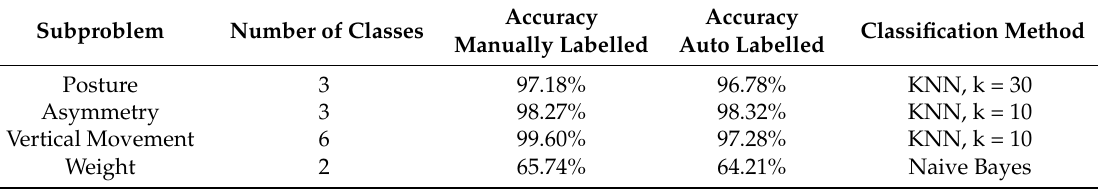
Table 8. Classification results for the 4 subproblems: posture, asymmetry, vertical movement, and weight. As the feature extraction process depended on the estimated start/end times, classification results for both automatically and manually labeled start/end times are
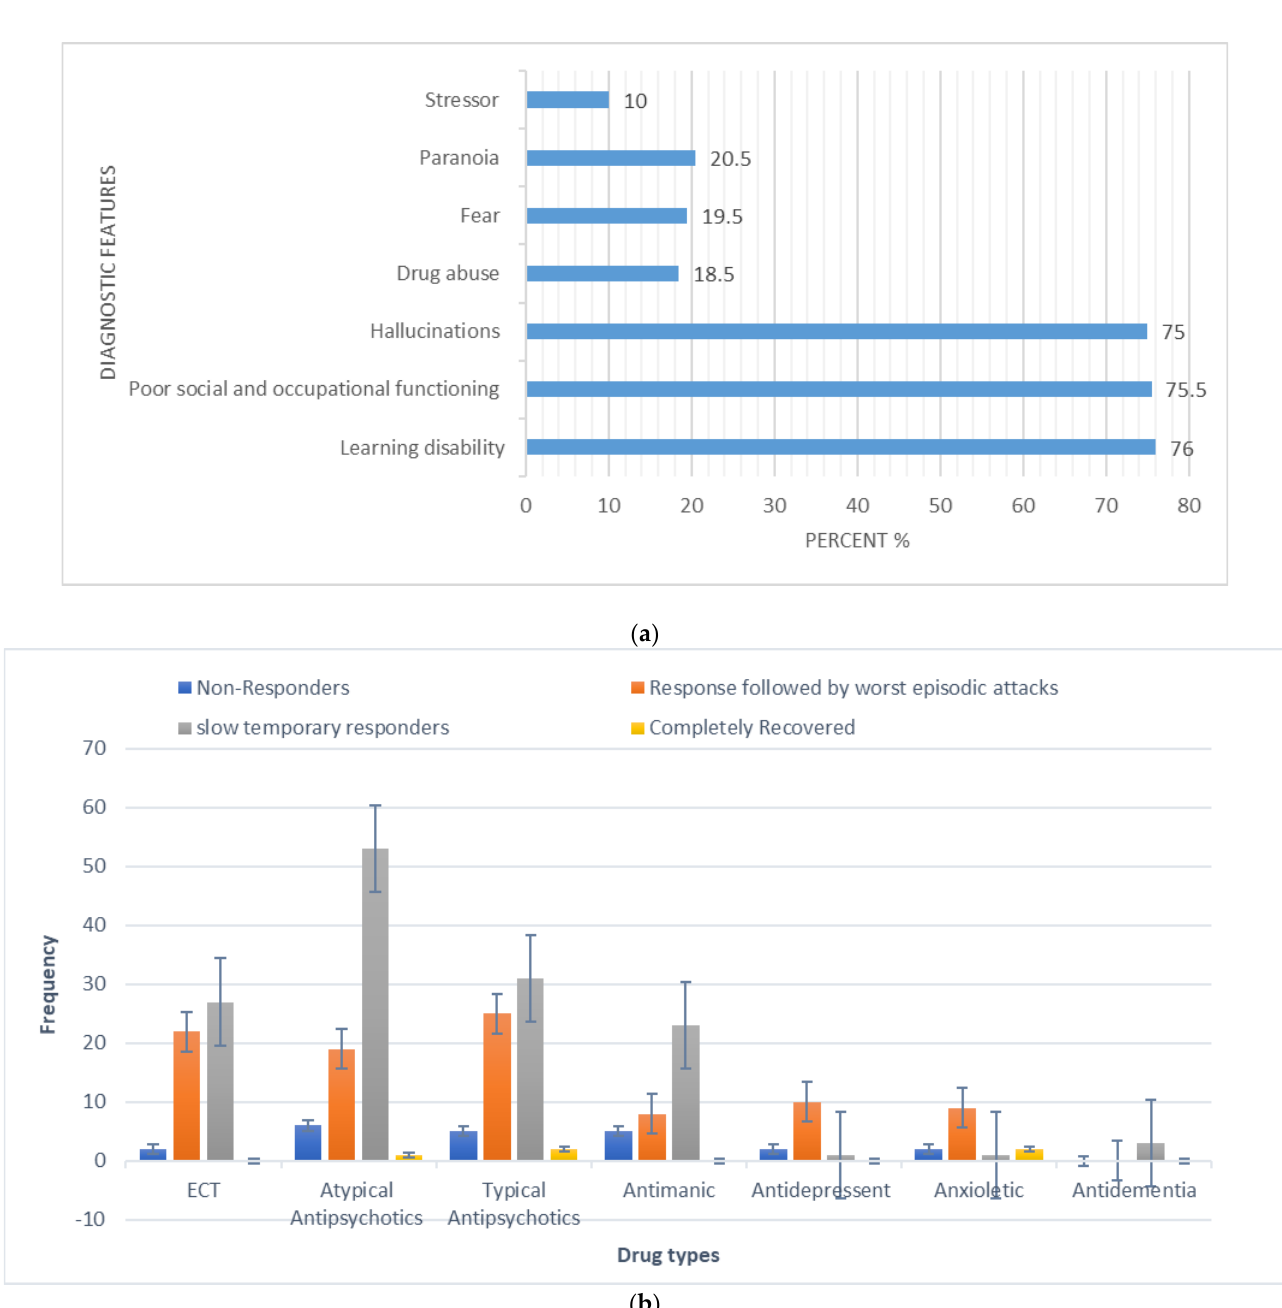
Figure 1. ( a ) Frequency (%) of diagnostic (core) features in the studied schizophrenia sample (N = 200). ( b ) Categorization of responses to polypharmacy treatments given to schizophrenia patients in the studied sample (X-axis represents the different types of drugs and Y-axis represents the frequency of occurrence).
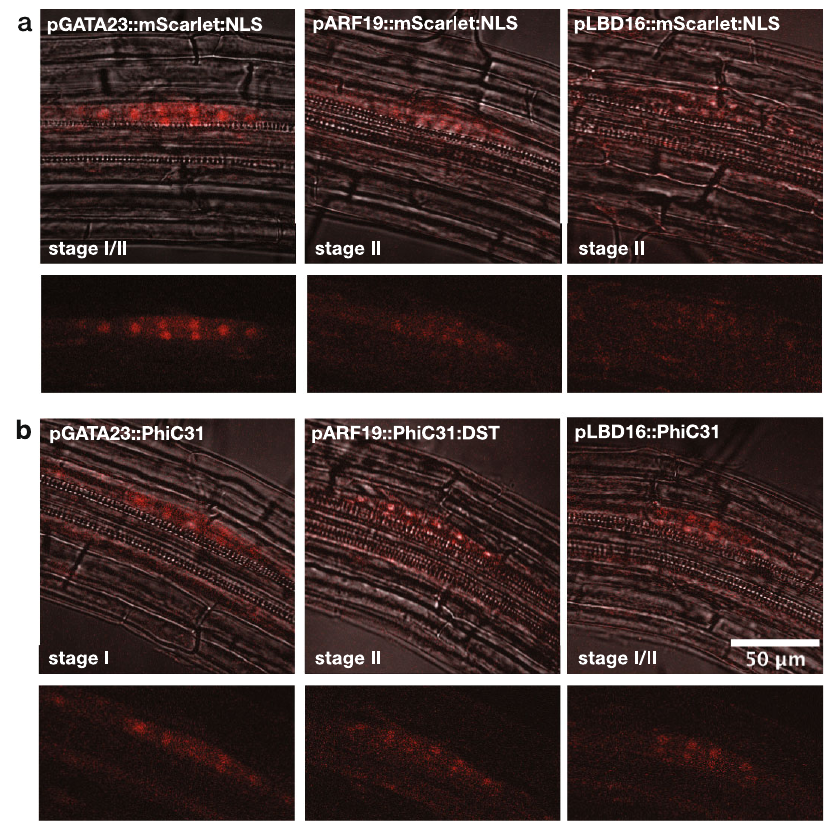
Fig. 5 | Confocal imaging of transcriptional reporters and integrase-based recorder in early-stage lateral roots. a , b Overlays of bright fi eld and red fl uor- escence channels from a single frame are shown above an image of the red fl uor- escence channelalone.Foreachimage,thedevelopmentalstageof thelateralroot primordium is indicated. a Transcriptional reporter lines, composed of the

== == ==

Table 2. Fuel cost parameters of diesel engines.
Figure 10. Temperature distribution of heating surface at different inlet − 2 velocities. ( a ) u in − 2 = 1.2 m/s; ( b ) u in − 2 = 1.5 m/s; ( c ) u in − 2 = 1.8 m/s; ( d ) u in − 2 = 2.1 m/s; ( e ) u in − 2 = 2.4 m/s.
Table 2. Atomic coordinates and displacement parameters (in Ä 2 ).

== == ==

▸ Task details
How many of the lines above contain "parameters"? Give the number by itself.

▸ Your solution
2